─── TEXTO FORNECIDO ───

Pôr do sol na praia do Jacaré

João Pessoa: como ficou o pôr do sol na Praia do Jacaré, agora sem bares

Em 2001, o músico Jurandy do Sax teve uma idéia para aumentar o movimento do seu bar, à beira do rio Paraíba, em Cabedelo, vizinha a João Pessoa. Na hora do pôr do sol, passou a subir numa canoa e acompanhar o espetáculo tocando o Bolero de Ravel, ziguezagueando pra lá e pra cá da linha desenhada no rio pelo holofote natural do sol.

Não parou mais: já são quase 6.000 apresentações. O sax é tocado ao vivo, sobre uma base pré-gravada. Nos momentos finais do entardecer, o sol parece dançar na cadência do Bolero, caindo um pouquinho mais a cada tchã-tchã-tchã-tchã/tchã-tchã da marcação — e perdendo a força a cada floreado da melodia, como se Jurandy tocasse uma canção de ninar astros incandescentes. Muitas vezes (eu já presenciei isso em pelo menos três ocasiões), Jurandy consegue sincronizar o último acorde com o derradeiro suspiro do sol antes de se esconder atrás da mata na margem oeste do rio.

Pôr do sol na Praia do Jacaré: como era

O sucesso do show bolado por Jurandy foi tamanho, que passou a ser transmitido por alto-falantes para todos os bares da orla — que foram crescendo, com píers supergostosos, onde se passava o melhor fim de tarde da região de João Pessoa. Depois do pôr do sol, Jurandy desembarcava em algum dos bares para continuar o show (com direito à Ave Maria de Gounod às 6 em ponto). Quando você chegava no Jacaré — lá pelas 4 da tarde, para pegar uma mesa boa — já ia perguntando em que bar o Jurandy estava se apresentando.

───

# EXERCÍCIO PROPOSTO 1
Traduza para o inglês esta frase do texto sobre o pôr do sol na Praia do Jacaré: "O sax é tocado ao vivo, sobre uma base pré-gravada."

─── MATERIAL DA TAREFA ───

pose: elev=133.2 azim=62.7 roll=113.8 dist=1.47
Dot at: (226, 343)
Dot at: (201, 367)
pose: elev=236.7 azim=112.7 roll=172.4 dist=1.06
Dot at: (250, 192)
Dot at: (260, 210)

───
─── MATERIAL DA TAREFA ───

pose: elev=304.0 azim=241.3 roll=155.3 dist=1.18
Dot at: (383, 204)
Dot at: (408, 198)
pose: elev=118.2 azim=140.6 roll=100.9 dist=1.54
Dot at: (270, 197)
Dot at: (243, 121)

───

# EXERCÍCIO PROPOSTO 2
Nos registros, altere o trecho que começa na linha que contém "pose: elev=304.0 azim=241.3" e termina na linha que contém "Dot at: (243, 121)", ambas incluídas, trocando "pose" por "posição". Apresente só essas linhas, com todo o resto inalterado.

# RESULTADO DO EXERCÍCIO 1
The sax is played live over a prerecorded backing track.

# RESULTADO DO EXERCÍCIO 2
posição: elev=304.0 azim=241.3 roll=155.3 dist=1.18
Dot at: (383, 204)
Dot at: (408, 198)
posição: elev=118.2 azim=140.6 roll=100.9 dist=1.54
Dot at: (270, 197)
Dot at: (243, 121)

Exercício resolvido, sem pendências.